Melis Ibisevic, a 29-year-old Deputy Sheriff who escaped the Srebrenica genocide and arrived in the US as a refugee with his mother and sister, will next month receive a Sheriff Commendation Award for trying to save a man’s life, the Denver-based Westword media publication.
Ibisevic was at a charity event at a restaurant when someone ran in and said that a man had just jumped off a roof nearby. Ibisevic reacted quickly.
“The guy didn’t make it, even though we tried our best and gave it all we had to attempt to save this man,” Ibisevic told Westword.
However, because of his actions, Ibisevic will be awarded on February 21 this year.
“But it’s not just his first-responder instincts that make Ibisevic stand out in the sheriff’s department,” the Westword article said.
Ibisevic was born in 1990 in a village near Srebrenica. His father Junuz was also a police officer. He joined Bosnia’s Army at the beginning of the war and was engaged in defending the town.
The last time Melis saw her father was July 11, 1995 – the day Bosnian Serb forces marched into Srebrenica.
Junuz Ibsevic's remains were found in a mass grave about 10 years ago, Westword reported.
“According to the autopsy, there were bullet holes through his rib cage, his head, and his legs were missing. He didn’t have his legs,” Melis told the newspaper.

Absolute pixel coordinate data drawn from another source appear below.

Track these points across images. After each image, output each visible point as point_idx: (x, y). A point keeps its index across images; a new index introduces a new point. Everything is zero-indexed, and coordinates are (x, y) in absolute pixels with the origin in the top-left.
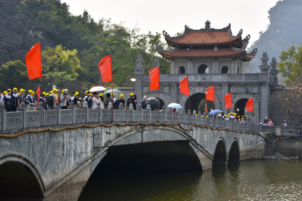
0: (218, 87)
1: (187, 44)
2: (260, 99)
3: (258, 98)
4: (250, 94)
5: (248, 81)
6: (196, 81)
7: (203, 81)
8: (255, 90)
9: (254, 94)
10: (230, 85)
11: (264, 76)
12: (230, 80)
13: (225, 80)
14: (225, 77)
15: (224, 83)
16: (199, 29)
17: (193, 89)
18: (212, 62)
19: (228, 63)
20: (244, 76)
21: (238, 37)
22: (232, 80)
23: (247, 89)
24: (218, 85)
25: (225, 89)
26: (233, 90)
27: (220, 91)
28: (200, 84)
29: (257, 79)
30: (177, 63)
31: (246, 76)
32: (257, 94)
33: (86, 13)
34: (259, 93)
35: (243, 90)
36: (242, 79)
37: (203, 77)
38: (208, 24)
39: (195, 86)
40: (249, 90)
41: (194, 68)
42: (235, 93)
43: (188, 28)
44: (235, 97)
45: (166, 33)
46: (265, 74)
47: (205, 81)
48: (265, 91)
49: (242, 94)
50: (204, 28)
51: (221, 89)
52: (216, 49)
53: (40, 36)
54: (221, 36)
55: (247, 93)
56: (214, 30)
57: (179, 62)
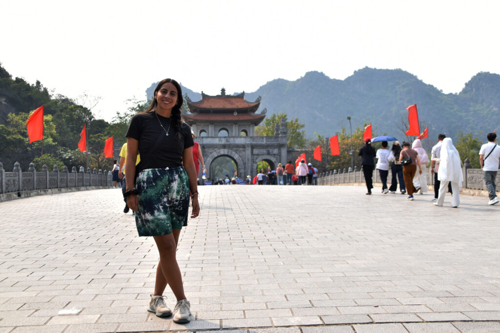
0: (242, 149)
1: (208, 109)
2: (280, 159)
3: (278, 158)
4: (271, 155)
5: (268, 143)
6: (221, 143)
7: (227, 143)
8: (276, 151)
9: (274, 155)
10: (253, 147)
11: (284, 139)
12: (252, 142)
13: (248, 143)
14: (248, 140)
15: (248, 145)
16: (215, 95)
17: (218, 151)
18: (232, 126)
19: (247, 127)
20: (265, 139)
21: (256, 104)
22: (254, 143)
23: (269, 151)
24: (241, 147)
25: (248, 151)
26: (256, 151)
27: (244, 152)
28: (224, 146)
29: (277, 141)
30: (198, 127)
31: (266, 139)
32: (277, 155)
33: (38, 83)
34: (280, 154)
35: (264, 151)
36: (263, 141)
37: (227, 140)
38: (223, 91)
39: (220, 148)
40: (271, 151)
41: (215, 131)
42: (258, 155)
43: (204, 94)
44: (257, 158)
45: (189, 98)
46: (284, 137)
47: (229, 143)
48: (284, 152)
49: (263, 155)
50: (220, 94)
51: (244, 151)
52: (236, 114)
53: (3, 103)
54: (238, 102)
55: (269, 154)
56: (229, 97)
57: (200, 125)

While Junuz Ibisevic was trying to escape that day, the Bosnian Serb soldiers sent Melis, his sister and their mother to an old factory where they separated the women and children from men. This is where Melis lost his grandfather.
The family was then transported to the territory controlled by the Bosnian Army. They ended up in Sarajevo, but in 1999, Mina Ibisevic applied to move to the US and the family ended up in Denver three years later. None of them knew English.
However, Mina Ibisevic soon managed to get a job as a cleaner at a casino cleaner while Melis enrolled in sixth grade at Lakewood Elementary School.
Melis said he always wanted to follow his father’s footsteps and become a cop.
“The stories mom tells me of, ‘You’ll be like a superhero, you’re protecting people, saving lives…’ — that’s really what inspired me,” he told Westword.